= Task instructions =
In the entries below, find the line with "показали своих огромных" and the line with "Задача заводского тюнинга"; give again those lines and every line between them, exactly.

= Data to use =
######
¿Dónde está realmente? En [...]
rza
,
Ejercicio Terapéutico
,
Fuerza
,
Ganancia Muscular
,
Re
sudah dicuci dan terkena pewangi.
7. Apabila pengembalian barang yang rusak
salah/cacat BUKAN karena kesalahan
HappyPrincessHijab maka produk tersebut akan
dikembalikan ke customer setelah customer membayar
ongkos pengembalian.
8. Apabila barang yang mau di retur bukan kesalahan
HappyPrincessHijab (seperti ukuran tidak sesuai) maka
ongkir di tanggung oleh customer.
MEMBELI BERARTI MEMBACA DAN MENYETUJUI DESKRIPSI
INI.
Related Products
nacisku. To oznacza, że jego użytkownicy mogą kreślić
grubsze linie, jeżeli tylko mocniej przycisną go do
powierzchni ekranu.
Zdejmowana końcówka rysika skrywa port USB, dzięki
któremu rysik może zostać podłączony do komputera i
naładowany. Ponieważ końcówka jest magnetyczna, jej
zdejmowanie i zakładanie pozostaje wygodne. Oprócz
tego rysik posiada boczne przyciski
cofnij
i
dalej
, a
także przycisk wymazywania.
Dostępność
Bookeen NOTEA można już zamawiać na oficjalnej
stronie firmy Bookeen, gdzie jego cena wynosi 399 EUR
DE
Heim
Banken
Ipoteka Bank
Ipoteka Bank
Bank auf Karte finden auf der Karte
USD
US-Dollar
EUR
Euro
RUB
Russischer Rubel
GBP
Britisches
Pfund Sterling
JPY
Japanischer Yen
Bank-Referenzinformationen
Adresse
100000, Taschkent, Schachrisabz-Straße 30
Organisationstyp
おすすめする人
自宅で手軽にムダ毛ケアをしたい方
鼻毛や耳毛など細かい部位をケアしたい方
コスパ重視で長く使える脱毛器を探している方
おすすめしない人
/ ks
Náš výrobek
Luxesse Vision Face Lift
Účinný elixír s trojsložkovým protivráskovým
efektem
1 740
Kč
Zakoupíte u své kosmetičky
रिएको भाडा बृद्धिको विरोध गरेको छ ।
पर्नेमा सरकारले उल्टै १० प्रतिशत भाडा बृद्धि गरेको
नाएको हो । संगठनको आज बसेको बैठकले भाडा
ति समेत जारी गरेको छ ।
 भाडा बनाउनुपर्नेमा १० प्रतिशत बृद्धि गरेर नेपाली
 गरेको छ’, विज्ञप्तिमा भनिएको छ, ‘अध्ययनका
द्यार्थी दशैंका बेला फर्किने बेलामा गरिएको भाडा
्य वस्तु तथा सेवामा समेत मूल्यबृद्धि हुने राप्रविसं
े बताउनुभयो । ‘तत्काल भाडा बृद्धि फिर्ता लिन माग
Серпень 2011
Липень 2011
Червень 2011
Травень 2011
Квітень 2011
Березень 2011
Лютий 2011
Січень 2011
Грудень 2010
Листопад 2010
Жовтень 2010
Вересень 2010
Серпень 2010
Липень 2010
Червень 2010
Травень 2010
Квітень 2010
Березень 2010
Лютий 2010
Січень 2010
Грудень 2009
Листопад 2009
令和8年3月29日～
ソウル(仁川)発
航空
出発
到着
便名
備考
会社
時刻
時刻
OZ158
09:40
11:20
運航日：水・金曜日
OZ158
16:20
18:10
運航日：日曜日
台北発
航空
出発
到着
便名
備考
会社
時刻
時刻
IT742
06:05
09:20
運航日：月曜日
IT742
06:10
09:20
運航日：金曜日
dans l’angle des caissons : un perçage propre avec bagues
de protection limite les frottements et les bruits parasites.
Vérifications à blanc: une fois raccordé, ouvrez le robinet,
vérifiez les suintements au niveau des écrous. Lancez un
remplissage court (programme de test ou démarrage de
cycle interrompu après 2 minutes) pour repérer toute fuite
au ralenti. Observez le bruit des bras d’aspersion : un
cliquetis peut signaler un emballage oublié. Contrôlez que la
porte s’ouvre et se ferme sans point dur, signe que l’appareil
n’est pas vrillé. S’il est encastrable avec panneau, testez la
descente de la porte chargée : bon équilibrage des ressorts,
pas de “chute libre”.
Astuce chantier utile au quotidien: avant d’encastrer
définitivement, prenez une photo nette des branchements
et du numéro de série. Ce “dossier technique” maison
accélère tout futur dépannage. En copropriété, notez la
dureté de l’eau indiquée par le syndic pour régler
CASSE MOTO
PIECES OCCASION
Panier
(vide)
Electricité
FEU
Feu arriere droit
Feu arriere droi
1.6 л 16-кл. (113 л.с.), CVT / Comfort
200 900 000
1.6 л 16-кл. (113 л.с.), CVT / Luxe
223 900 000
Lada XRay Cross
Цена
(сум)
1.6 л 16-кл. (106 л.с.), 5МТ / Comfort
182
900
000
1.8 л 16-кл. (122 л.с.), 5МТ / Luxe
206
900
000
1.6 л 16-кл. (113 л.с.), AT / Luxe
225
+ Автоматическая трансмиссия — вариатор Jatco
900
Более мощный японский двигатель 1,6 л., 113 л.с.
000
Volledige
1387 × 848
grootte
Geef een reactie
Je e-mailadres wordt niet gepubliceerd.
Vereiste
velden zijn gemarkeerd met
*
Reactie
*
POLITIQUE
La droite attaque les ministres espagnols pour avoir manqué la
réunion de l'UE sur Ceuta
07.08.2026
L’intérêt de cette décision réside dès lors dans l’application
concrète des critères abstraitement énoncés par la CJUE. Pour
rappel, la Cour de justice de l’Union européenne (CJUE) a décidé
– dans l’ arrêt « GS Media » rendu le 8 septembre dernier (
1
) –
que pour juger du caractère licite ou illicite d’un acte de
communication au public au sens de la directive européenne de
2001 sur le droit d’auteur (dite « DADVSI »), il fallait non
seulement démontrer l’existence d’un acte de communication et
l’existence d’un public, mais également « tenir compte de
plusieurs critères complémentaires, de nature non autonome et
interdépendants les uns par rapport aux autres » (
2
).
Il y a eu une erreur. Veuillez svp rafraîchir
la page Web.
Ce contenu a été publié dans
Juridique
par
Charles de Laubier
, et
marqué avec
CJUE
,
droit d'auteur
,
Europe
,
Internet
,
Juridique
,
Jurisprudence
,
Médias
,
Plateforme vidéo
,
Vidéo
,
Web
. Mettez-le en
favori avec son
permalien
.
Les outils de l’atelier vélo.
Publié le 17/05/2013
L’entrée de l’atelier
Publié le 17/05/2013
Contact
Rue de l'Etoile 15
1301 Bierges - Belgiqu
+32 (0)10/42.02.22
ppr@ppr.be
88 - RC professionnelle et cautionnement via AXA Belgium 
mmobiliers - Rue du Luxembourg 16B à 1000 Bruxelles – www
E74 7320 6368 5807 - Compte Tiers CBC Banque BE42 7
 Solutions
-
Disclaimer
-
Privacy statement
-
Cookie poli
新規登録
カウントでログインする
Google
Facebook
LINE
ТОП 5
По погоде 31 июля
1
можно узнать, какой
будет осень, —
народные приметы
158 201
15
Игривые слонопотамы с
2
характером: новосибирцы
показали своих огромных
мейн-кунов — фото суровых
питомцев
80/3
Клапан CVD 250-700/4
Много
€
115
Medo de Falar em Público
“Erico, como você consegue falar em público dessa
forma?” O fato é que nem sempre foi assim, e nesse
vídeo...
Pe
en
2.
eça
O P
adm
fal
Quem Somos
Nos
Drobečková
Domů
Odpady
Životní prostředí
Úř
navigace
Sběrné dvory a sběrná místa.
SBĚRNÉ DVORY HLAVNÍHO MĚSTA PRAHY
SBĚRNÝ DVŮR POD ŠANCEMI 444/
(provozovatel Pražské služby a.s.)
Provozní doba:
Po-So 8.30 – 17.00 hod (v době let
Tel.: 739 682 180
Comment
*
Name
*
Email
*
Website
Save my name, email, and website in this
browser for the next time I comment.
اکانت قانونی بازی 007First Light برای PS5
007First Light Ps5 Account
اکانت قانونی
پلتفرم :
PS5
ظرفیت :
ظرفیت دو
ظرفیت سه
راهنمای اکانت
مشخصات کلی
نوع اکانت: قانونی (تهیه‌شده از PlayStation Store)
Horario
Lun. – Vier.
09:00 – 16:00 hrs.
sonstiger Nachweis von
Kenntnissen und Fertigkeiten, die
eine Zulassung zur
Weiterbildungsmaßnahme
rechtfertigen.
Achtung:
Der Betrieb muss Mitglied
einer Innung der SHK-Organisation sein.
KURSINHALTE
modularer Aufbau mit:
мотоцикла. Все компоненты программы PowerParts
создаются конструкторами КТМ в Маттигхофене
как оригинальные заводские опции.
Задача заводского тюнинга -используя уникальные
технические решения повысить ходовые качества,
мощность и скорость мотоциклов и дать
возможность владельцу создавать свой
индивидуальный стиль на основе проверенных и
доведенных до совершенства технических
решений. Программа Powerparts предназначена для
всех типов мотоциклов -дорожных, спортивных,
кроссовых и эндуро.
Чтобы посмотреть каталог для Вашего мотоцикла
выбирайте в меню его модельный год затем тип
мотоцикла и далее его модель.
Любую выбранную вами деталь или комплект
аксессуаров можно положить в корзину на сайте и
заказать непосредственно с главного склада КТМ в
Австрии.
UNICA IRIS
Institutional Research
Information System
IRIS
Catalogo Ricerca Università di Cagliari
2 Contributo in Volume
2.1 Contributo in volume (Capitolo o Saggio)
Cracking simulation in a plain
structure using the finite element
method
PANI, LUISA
######
= Answer below =
показали своих огромных
мейн-кунов — фото суровых
питомцев
80/3
Клапан CVD 250-700/4
Много
€
115
Medo de Falar em Público
“Erico, como você consegue falar em público dessa
forma?” O fato é que nem sempre foi assim, e nesse
vídeo...
Pe
en
2.
eça
O P
adm
fal
Quem Somos
Nos
Drobečková
Domů
Odpady
Životní prostředí
Úř
navigace
Sběrné dvory a sběrná místa.
SBĚRNÉ DVORY HLAVNÍHO MĚSTA PRAHY
SBĚRNÝ DVŮR POD ŠANCEMI 444/
(provozovatel Pražské služby a.s.)
Provozní doba:
Po-So 8.30 – 17.00 hod (v době let
Tel.: 739 682 180
Comment
*
Name
*
Email
*
Website
Save my name, email, and website in this
browser for the next time I comment.
اکانت قانونی بازی 007First Light برای PS5
007First Light Ps5 Account
اکانت قانونی
پلتفرم :
PS5
ظرفیت :
ظرفیت دو
ظرفیت سه
راهنمای اکانت
مشخصات کلی
نوع اکانت: قانونی (تهیه‌شده از PlayStation Store)
Horario
Lun. – Vier.
09:00 – 16:00 hrs.
sonstiger Nachweis von
Kenntnissen und Fertigkeiten, die
eine Zulassung zur
Weiterbildungsmaßnahme
rechtfertigen.
Achtung:
Der Betrieb muss Mitglied
einer Innung der SHK-Organisation sein.
KURSINHALTE
modularer Aufbau mit:
мотоцикла. Все компоненты программы PowerParts
создаются конструкторами КТМ в Маттигхофене
как оригинальные заводские опции.
Задача заводского тюнинга -используя уникальные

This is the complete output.